↓↓↓
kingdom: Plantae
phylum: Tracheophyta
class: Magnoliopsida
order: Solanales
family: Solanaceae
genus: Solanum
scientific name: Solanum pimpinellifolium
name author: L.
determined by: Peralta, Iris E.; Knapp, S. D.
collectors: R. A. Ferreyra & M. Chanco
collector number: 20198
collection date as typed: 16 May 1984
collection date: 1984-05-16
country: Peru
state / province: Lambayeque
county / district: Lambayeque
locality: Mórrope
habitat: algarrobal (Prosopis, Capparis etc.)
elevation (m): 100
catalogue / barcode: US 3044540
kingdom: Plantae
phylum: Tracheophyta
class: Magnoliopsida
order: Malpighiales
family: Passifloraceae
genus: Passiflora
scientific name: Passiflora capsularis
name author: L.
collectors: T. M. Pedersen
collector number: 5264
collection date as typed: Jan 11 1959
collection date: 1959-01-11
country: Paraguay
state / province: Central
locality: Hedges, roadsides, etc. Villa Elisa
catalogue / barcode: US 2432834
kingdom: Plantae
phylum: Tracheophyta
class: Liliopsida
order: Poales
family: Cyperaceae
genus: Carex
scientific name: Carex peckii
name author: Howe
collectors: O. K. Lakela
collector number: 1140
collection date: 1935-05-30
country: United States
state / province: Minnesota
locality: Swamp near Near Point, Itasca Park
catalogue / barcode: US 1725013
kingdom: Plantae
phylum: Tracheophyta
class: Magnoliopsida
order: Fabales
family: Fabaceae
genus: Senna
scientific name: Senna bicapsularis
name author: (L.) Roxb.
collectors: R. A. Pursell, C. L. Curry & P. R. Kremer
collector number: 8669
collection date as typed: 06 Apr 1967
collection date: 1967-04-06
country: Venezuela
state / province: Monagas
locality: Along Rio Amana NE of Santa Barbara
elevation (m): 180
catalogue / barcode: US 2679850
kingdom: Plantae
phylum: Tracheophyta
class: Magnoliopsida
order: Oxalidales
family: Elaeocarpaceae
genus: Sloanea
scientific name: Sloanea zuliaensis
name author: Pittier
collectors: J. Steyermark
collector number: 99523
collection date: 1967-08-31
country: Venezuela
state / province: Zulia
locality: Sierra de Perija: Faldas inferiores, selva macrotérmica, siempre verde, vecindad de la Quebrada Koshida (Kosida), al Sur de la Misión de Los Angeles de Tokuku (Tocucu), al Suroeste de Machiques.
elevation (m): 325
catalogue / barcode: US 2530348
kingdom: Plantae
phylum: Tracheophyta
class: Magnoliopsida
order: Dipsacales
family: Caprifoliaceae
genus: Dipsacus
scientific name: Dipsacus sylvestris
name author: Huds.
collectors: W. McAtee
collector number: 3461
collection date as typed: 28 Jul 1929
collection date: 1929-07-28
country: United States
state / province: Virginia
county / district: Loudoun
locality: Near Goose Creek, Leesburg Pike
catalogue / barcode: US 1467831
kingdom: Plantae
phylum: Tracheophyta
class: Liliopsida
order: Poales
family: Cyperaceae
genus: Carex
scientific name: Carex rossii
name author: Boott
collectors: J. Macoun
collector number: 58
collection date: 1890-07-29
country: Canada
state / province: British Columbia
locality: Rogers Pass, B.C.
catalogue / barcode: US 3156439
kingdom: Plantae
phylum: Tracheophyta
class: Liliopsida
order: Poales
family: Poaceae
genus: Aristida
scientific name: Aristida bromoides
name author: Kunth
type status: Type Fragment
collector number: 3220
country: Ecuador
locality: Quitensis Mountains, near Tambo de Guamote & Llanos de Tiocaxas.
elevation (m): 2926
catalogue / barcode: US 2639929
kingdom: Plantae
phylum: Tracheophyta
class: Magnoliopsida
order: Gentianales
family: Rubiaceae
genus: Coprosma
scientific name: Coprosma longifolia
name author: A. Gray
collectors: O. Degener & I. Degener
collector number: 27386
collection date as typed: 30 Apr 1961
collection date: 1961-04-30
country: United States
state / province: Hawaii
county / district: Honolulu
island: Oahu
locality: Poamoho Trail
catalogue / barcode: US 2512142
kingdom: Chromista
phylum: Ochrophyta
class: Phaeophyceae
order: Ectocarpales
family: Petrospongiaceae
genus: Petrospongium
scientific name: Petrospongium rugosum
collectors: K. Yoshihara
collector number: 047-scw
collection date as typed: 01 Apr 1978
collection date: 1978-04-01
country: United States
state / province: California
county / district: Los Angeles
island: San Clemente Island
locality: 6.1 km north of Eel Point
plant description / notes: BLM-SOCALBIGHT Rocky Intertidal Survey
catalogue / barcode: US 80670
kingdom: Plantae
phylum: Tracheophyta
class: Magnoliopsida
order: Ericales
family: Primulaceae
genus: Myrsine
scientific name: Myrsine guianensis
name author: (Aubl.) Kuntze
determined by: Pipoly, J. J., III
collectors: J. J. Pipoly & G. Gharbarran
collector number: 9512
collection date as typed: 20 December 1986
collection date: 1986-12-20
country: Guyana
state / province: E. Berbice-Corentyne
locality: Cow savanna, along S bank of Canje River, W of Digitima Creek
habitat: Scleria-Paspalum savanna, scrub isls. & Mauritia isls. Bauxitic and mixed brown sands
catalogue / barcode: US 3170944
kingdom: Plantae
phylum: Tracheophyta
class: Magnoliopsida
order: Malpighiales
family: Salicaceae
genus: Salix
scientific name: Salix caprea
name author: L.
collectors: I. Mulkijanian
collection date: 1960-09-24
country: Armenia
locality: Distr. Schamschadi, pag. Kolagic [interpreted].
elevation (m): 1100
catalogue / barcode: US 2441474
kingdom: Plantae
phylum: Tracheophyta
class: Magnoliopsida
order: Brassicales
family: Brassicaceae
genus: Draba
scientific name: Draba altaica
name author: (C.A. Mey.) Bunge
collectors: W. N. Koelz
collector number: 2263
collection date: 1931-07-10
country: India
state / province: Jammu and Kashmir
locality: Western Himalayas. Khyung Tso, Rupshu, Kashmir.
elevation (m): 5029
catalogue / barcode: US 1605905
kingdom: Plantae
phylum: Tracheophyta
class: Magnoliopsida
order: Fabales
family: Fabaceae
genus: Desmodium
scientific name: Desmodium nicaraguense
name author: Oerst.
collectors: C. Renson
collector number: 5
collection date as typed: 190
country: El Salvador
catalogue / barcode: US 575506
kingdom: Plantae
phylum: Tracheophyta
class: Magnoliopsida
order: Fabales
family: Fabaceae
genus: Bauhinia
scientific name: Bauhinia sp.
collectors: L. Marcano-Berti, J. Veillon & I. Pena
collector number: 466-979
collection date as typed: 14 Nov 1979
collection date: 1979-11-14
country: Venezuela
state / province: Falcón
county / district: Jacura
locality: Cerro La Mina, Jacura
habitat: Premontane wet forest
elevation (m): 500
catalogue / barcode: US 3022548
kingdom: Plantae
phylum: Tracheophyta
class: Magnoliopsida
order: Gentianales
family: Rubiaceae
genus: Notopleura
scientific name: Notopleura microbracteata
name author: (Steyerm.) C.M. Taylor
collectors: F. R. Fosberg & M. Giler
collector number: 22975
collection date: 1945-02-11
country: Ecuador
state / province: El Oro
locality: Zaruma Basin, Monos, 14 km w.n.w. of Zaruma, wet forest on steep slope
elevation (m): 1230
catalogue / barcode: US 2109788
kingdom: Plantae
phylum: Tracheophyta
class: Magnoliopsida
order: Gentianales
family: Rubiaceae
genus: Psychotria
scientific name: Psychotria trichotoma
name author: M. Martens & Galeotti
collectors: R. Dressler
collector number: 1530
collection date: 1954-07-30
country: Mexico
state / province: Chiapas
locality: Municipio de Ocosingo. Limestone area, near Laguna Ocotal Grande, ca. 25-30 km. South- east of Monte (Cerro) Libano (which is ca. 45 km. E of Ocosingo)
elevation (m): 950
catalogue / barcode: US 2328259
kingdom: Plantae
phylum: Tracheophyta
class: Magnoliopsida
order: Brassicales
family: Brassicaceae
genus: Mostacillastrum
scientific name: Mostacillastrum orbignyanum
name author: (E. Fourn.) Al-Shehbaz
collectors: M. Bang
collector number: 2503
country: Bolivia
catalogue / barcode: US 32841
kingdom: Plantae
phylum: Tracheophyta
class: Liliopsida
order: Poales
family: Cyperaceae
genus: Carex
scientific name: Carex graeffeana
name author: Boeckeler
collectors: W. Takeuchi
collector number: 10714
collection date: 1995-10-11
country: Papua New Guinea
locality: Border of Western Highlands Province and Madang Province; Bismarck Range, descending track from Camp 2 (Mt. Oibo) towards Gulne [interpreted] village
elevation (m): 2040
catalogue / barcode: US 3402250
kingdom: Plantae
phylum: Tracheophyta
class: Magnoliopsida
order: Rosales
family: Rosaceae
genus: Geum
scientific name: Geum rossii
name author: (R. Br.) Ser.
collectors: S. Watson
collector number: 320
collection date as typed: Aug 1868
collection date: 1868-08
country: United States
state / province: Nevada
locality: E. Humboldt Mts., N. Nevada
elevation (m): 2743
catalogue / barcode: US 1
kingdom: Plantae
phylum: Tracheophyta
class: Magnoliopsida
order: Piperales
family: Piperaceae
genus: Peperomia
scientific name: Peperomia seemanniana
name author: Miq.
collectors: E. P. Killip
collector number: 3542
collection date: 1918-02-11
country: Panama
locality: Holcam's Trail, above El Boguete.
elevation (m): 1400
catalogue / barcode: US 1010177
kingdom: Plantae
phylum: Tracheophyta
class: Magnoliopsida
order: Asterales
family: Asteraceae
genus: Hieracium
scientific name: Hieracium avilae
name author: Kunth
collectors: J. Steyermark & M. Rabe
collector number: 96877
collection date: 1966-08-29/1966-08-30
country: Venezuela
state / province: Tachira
↑↑↑
Please rewrite the rows as a numbered list, starting at the very first row and ending at the line that contains "habitat: algarrobal (Prosopis, Capparis etc.)". Leave out any blank lines.

1. kingdom: Plantae
2. phylum: Tracheophyta
3. class: Magnoliopsida
4. order: Solanales
5. family: Solanaceae
6. genus: Solanum
7. scientific name: Solanum pimpinellifolium
8. name author: L.
9. determined by: Peralta, Iris E.; Knapp, S. D.
10. collectors: R. A. Ferreyra & M. Chanco
11. collector number: 20198
12. collection date as typed: 16 May 1984
13. collection date: 1984-05-16
14. country: Peru
15. state / province: Lambayeque
16. county / district: Lambayeque
17. locality: Mórrope
18. habitat: algarrobal (Prosopis, Capparis etc.)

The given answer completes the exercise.